En el entrenamiento ritual se obliga al chaval a volver a la aldea donde nació y asesinar a un familiar
Recuperar a estos chicos no es una tarea fácil, porque muchos de ellos fueron secuestrados de sus aldeas cuando eran tan pequeños que no pueden ya recordar siquiera dónde nacieron. Después sufrieron fuertes entrenamientos militares e insertaron en sus mentes infantiles rituales y creencias asociados a la magia negra. Cuando los rebeldes atacaban las aldeas robaban a los niños y se los llevaban a la selva. Allí comenzaba un estudiado proceso de manipulación que los convertía en 'máquinas de matar'. José María Caballero, invitado a los cursos de verano de la Universidad Complutense, relató ayer en El Escorial cómo se van sucediendo los macabros capítulos que invaden la vida de estos niños. Con seis o siete años comienza su entrenamiento militar. Saben hacer cócteles mólotov y manejar las armas perfectamente.

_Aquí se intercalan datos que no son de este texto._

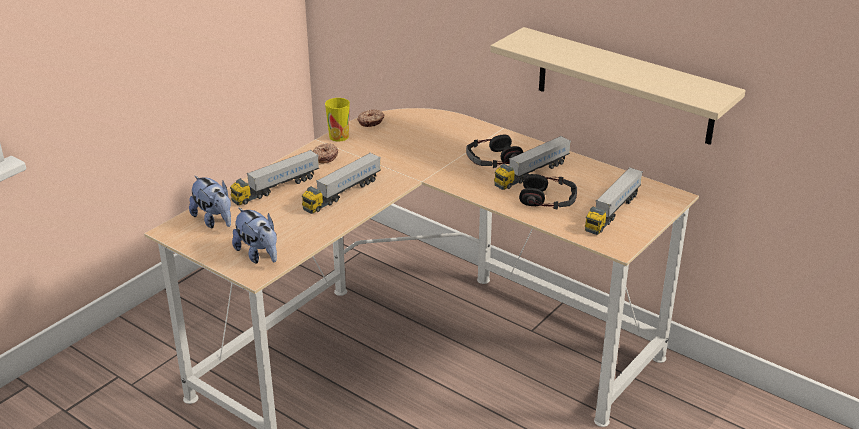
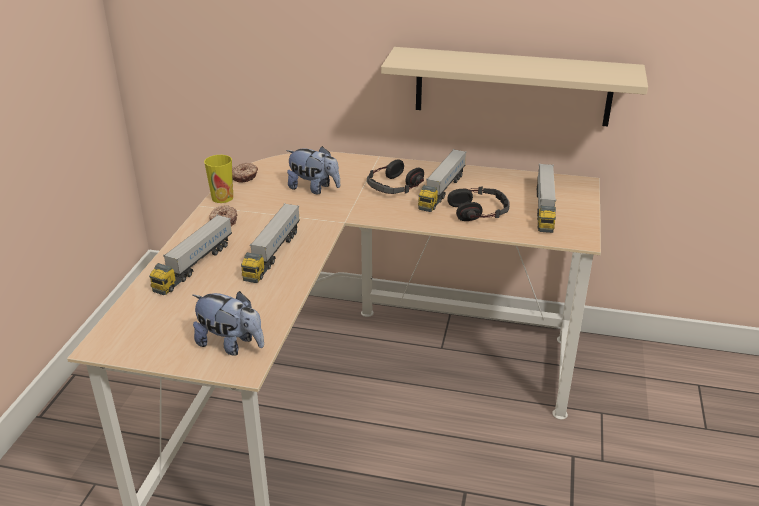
camera: 25 degrees left, 0 degrees up
plush toy [189,176,231,228] -> plush toy moved to [286,146,340,194]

El comandante del grupo se reserva las instrucciones más crueles. La primera misión que les encomienda es 'volver a la aldea donde nacieron y matar a un miembro de su familia, su padre, un hermano'. Después saltarán sobre su cadáver en macabra danza, se lavarán con la sangre de la víctima e incluso se comerán su corazón o hígado, si llega el caso.
Del familiar asesinado guardarán un objeto, que lo mismo puede ser 'un anillo que un dedo o la cabeza'. De vuelta a la selva, el brujo comienza la preparación de su espíritu militar: les baña con agua de hierbas; después les coloca una camisa atada con juncos, que deberán ponerse antes de entrar en combate, y les devuelve el trofeo que trajeron de su aldea, el testigo de la masacre que siempre llevarán con ellos, porque será una especie de ángel protector.

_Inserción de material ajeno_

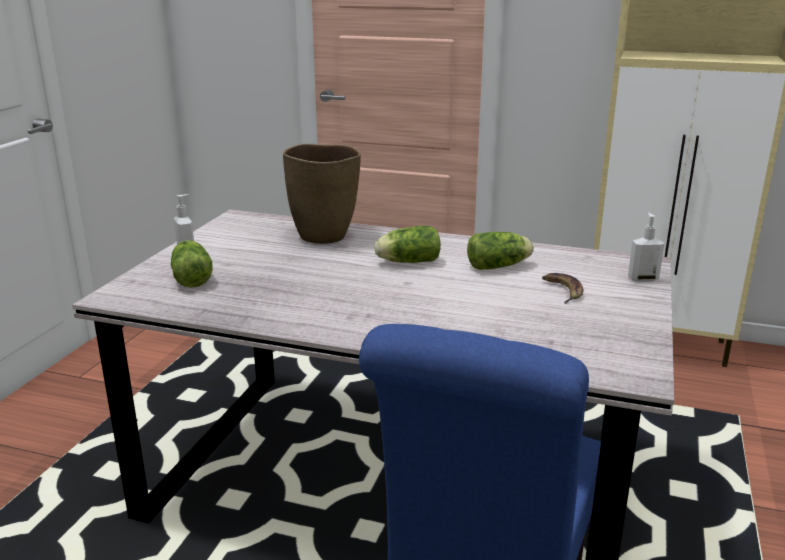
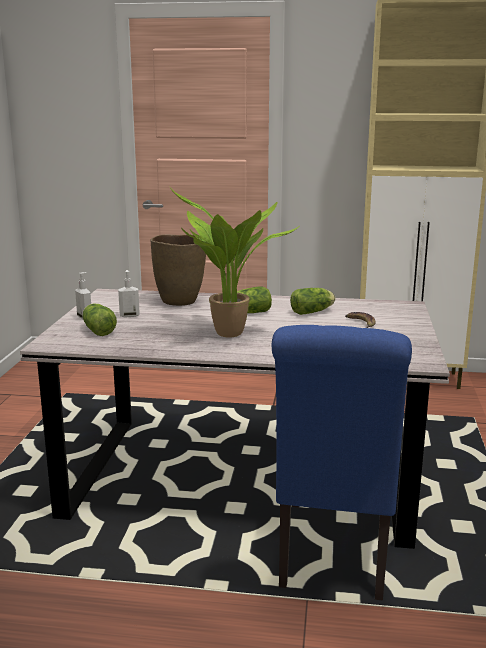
camera: 10 degrees left, 5 degrees down
soap dispenser [628,213,664,282] -> soap dispenser moved to [118,270,140,317]
none -> potted plant [169,186,298,337]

Lavarles el cerebro no entraña dificultad alguna: son muy niños y la religión de su país, 'donde lo real y lo irreal se mezclan', junto con las drogas, se encargan de la transformación. 'El brujo les da las instrucciones precisas, les dice que el amuleto será a partir de entonces su yuyu: las balas no les tocarán, los enemigos no les verán, estarán protegidos para la lucha'. Pero para que el ensalmo no se desvanezca habrán de seguir unas reglas estrictas. No deberán pronunciar algunas palabras, no podrán comer determinadas cosas, no practicarán el sexo en según qué momentos.
Cuenta Caballero que un día un chico se acercó hasta él y le entregó una bolsa: 'Cuando la abrí descubrí una calavera. Era su yuyu, el amuleto; me lo entregaba, ya no quería esa protección, se ponía en mis manos'.
En ese punto comienza la tarea de reinserción. Hay que convencerles de que no es cierto que puedan convertirse en un águila y sobrevolar un poblado, de que el amuleto no les hace invisibles ante el enemigo.
Por mentira que pueda parecer, Caballero asegura que cada vez son más las familias que los acogen de nuevo, a pesar de los crímenes que han cometido contra su propia sangre. Pero las pesadillas y los miedos tardarán en desaparecer, si es que alguna vez se van. 'Nuestro trabajo consiste en tenerlos ocupados, en educarles, en mantener una disciplina y unos horarios; charlamos con ellos, les decimos incluso cómo tienen que vestirse o lavarse'. Han inventado trabajos como el de taxista, que no existe en la ciudad, y así están dando empleo a estos muchachos, algunos de los cuales están ahora casándose y teniendo hijos. El centro de recuperación de Freetown está preparado para acoger a 5.000 niños, pero en la selva pueden quedar unos 10.000.